La muerte
La automovilista
(negro el vestido, negro el pelo, negros los ojos pero con la cara tan pálida
que a pesar del mediodía parecía que en su tez se hubiese detenido un
relámpago) la automovilista vio en el camino a una muchacha que hacía señas
para que parara. Paró.
-¿Me
llevas? Hasta el pueblo no más -dijo la muchacha.
-Sube
-dijo la automovilista. Y el auto arrancó a toda velocidad por el camino que
bordeaba la montaña.
-Muchas
gracias -dijo la muchacha con un gracioso mohín- pero ¿no tienes miedo de
levantar por el camino a personas desconocidas?

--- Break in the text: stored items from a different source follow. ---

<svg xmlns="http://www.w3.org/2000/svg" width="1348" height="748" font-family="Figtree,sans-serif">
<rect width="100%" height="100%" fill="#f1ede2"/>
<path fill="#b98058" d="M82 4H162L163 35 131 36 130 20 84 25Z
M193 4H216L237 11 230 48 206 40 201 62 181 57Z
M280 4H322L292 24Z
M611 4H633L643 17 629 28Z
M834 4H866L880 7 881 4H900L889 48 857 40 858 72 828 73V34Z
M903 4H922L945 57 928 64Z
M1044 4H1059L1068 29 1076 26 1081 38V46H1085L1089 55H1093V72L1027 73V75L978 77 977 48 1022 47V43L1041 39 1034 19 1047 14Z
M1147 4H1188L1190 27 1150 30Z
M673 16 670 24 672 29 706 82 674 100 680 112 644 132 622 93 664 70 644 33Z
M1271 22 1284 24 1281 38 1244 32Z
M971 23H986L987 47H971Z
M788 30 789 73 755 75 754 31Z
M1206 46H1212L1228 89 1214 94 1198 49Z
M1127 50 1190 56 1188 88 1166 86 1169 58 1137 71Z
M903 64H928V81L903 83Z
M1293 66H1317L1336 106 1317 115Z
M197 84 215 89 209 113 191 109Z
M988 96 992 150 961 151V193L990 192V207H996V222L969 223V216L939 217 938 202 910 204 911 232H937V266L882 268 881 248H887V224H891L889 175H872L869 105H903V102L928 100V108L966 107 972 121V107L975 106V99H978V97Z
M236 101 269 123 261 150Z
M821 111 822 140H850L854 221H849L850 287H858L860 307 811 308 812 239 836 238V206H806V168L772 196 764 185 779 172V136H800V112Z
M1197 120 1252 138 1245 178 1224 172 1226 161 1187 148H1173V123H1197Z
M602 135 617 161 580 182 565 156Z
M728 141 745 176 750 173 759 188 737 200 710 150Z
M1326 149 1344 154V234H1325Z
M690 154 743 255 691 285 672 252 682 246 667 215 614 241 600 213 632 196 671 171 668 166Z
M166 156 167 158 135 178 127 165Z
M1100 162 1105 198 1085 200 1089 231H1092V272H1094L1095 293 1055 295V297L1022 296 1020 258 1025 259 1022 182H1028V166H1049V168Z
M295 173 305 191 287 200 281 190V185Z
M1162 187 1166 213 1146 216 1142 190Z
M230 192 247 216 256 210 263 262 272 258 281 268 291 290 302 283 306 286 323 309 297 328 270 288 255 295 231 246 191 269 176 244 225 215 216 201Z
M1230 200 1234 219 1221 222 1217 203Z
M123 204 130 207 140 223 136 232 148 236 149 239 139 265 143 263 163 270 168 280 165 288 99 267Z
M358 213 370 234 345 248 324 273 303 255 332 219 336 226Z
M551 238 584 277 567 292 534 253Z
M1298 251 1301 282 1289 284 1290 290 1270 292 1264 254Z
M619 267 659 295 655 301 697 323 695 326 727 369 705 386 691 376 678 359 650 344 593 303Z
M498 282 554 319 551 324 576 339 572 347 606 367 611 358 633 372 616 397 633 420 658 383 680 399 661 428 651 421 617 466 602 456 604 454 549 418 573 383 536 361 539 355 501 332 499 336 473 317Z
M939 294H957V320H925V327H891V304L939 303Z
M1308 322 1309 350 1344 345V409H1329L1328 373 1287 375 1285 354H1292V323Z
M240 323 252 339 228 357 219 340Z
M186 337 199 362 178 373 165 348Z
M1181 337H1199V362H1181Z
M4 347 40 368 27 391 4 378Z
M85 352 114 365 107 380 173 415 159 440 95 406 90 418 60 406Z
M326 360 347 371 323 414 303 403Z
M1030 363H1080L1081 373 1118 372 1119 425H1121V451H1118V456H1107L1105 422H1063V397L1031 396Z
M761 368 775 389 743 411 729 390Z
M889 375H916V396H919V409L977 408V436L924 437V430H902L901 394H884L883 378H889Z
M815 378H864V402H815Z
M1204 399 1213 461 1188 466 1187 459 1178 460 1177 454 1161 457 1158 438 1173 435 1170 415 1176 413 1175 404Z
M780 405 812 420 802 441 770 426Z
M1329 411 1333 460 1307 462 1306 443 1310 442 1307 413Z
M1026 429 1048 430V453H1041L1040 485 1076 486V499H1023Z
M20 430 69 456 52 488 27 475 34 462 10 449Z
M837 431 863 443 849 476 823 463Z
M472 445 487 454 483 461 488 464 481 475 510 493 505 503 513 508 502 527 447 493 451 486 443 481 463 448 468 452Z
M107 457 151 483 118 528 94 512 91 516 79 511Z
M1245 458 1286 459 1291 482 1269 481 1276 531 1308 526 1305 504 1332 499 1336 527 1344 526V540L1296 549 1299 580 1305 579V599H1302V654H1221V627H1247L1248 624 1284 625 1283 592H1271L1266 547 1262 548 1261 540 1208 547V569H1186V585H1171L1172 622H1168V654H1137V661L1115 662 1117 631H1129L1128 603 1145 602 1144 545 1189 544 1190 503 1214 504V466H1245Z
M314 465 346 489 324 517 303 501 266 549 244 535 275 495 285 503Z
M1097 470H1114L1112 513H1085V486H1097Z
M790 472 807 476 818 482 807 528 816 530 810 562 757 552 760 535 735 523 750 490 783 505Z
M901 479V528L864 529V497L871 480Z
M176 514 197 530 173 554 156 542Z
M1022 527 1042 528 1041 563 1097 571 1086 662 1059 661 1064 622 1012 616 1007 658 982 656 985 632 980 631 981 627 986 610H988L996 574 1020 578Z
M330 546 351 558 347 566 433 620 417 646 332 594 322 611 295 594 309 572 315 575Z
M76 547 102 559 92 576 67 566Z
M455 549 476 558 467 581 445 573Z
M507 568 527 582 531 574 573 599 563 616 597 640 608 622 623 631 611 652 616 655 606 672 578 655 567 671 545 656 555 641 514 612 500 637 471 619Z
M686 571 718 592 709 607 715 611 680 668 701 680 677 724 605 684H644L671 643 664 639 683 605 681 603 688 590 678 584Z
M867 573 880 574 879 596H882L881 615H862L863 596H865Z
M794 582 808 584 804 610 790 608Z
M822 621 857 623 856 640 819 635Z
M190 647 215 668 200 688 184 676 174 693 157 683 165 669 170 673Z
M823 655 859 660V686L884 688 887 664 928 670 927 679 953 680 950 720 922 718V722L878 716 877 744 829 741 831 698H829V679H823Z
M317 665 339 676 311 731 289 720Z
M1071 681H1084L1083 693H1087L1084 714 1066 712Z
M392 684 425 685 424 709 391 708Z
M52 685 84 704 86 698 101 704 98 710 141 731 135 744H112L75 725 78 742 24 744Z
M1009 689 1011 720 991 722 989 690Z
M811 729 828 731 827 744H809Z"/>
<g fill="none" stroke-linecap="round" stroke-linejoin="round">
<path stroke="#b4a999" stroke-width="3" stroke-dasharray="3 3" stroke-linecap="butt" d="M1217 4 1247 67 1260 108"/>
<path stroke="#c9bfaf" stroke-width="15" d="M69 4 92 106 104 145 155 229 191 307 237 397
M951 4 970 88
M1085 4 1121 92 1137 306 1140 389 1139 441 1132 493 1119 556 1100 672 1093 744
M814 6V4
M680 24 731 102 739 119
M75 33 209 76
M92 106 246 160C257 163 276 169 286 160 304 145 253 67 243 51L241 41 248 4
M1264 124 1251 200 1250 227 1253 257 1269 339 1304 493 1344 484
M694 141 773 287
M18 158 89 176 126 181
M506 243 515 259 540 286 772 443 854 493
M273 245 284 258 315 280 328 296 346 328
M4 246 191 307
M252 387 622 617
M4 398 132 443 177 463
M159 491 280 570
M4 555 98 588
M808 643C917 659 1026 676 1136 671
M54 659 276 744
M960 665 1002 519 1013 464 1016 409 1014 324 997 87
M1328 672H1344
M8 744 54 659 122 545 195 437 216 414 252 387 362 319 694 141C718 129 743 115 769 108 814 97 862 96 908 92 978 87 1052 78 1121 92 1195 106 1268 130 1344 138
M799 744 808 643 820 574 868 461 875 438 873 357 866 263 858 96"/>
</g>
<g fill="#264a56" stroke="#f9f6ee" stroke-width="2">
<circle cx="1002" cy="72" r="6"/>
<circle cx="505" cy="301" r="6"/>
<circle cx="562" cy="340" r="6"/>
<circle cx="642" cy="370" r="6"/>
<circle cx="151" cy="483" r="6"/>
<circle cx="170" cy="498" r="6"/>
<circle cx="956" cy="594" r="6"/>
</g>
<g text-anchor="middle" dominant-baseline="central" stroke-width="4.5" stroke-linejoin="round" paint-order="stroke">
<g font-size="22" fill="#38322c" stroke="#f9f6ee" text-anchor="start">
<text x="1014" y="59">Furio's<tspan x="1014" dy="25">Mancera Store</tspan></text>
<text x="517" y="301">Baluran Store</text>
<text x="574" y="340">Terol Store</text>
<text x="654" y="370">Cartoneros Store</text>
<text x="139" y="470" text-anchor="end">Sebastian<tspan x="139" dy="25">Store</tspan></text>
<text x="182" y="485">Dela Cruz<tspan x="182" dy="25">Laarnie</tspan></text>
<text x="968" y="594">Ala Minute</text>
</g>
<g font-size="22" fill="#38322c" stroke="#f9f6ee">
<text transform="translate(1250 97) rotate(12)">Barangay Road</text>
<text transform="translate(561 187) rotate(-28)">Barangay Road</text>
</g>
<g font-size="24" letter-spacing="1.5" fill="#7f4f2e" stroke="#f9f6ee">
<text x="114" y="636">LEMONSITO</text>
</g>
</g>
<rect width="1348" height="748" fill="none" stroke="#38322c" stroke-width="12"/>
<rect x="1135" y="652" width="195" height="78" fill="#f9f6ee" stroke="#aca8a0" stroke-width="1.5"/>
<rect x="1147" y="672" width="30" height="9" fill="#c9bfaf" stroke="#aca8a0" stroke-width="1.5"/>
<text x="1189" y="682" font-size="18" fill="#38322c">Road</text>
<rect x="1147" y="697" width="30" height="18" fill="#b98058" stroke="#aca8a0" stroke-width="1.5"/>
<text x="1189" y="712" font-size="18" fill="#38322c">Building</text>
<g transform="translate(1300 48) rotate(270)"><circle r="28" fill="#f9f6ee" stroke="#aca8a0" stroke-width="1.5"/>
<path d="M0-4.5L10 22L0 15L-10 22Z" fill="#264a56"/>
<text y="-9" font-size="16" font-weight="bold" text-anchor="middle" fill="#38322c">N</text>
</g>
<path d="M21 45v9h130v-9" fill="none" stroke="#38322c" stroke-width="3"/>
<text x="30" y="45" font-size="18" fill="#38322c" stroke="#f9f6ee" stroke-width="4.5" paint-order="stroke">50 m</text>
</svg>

Podrían hacerte daño. ¡Esto
está tan desierto!
-No, no
tengo miedo.
-¿Y si
levantaras a alguien que te atraca?
-No tengo
miedo.
-¿Y si te
matan?
-No tengo
miedo.
-¿No?
Permíteme presentarme -dijo entonces la muchacha, que tenía los ojos grandes,
límpidos, imaginativos y enseguida, conteniendo la risa, fingió una voz
cavernosa-. Soy la Muerte, la M-u-e-r-t-e.
La
automovilista sonrió misteriosamente.
En la
próxima curva el auto se desbarrancó. La muchacha quedó muerta entre las
piedras. La automovilista siguió a pie y al llegar a un cactus desapareció.